Estimated reading time — 3 minutes
I’ve struggled with very lucid nightmares since I was very young. Even in my crib I had nightmares that I remember to this day. I used to sleep with a night light and my door was left wide open at all times. I felt as if I was more in control if I could see what was outside of my room. I felt more prepared that way. Then I experienced sleep paralysis. Since then I’ve found myself inclined to lock my door before I sleep.
If you’ve never heard of something called sleep paralysis, consider yourself lucky. Very lucky.

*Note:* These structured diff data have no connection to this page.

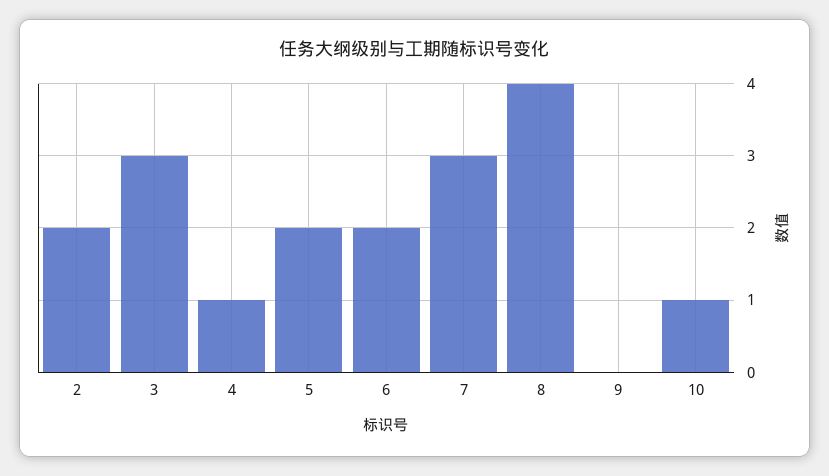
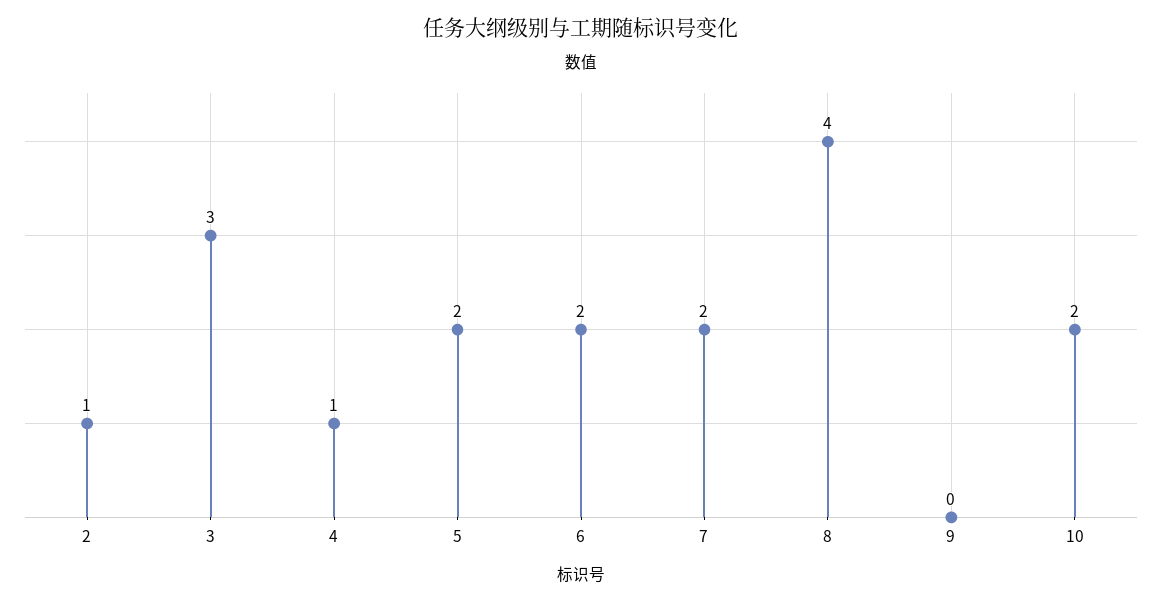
  {
-   "2": 2,
+   "2": 1,
    "3": 3,
    "4": 1,
    "5": 2,
    "6": 2,
-   "7": 3,
+   "7": 2,
    "8": 4,
    "9": 0,
-   "10": 1
+   "10": 2
  }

When we fall asleep we enter what is called REM sleep. During this phase the physical body is held in place to keep us from sleep walking or flailing about during a dream. Sleep paralysis occurs when REM sleep is interrupted.
You are left in a half conscious state, unable to make out whether or not you are awake. You feel as if you are in between two different planes of existence. Your vision is blurred, you can’t seem to shut your eyes yet at the same time you fight to keep them open. You are left scared and confused. Then you realize that you can’t move.
It is as if a wrecking ball is holding your entire body down against your mattress. The more you try to move and break free the more terrifying it becomes.
The sounds start to kick in. Scraping, dripping, breathing, groaning… It is impossible to tell where the sounds are coming from because they surround you. You keep fighting and they keep getting louder; closer. You finally gain more control over your vision. You can see a bit more now; you feel relief.
But only for a brief moment.
Suddenly you wish you could go completely blind as you see a dark entity standing at your doorway bent over as if its spine had been snapped in 4 different directions. Its unnatural shape and height somehow managing to squeeze itself into your room. It gently caresses the wall as if to show that the only thing it intends on hurting is you. Its grossly long, sharp fingertips extend to puncture the wallpaper like the tip of an IV, injecting the walls with black. Your heartbeat is like a drum in both ears. You can hear your own blood sloshing; adrenaline shooting up your spine. Every inch of your body tingles and screams at you to fight or flee but you are chained down by the presence of this horrifying entity.
It stands and stares, breathing hoarsely as if its lungs have been punctured a thousand times.
Its skin, if you can even call it that, a dead grey, ripped and sagging as if gravity had overpowered its body.
Its eyes; two black holes devoid of life or soul.
Its mouth; no bottom jaw. Just a limp top line of sharp teeth dripping with blood and mucus leading down to its exposed neck. You can see its tendons and torn muscle struggling to keep the creature upright.
The room smells of what I can only describe as a bloody, sweaty rag left to rot in the sun. The stench is nauseating, but you fight to keep it down. You would choke and drown in your own vomit if you let your stomach get the best of you.
You try to look around; look at anything but the creature, but the rest of your room is pitch black. You feel as if this thing has punctured your eyes with needles and string, pulling at them and forcing you to watch as it inches closer, staining your carpet with bloody, inhuman footprints.
It makes its way onto your bed, crawling and twitching like a wounded scorpion. Its neck cracks and its fingers unhinge to stroke your cheek. You feel ice cold breath against your face; your heart is beating out of your chest and into your esophagus. It tries to stuff its fingers into your mouth, scraping at the sides of your tongue and the back of your throat. You struggle to breath as you wriggle your fingers and toes fighting to break the paralysis.
It all goes black. It is silent.
A few minutes pass.
Your vision returns to you. You are free to move again.
You’re awake. You’re in your room again, safe and sound. No creature, no horrid scent, no cold breath, no demonic fingers scraping inside of your mouth. It was all in your head.
You take a sip of water and a deep breath before laying down and attempting to sleep once more. Your heartbeat slows and your muscles loosen. You’re finally calm again.
You take one final glance at your doorway to reassure yourself that no matter how real it felt, it was all just a nightmare.
But what is this taste of blood on your tongue?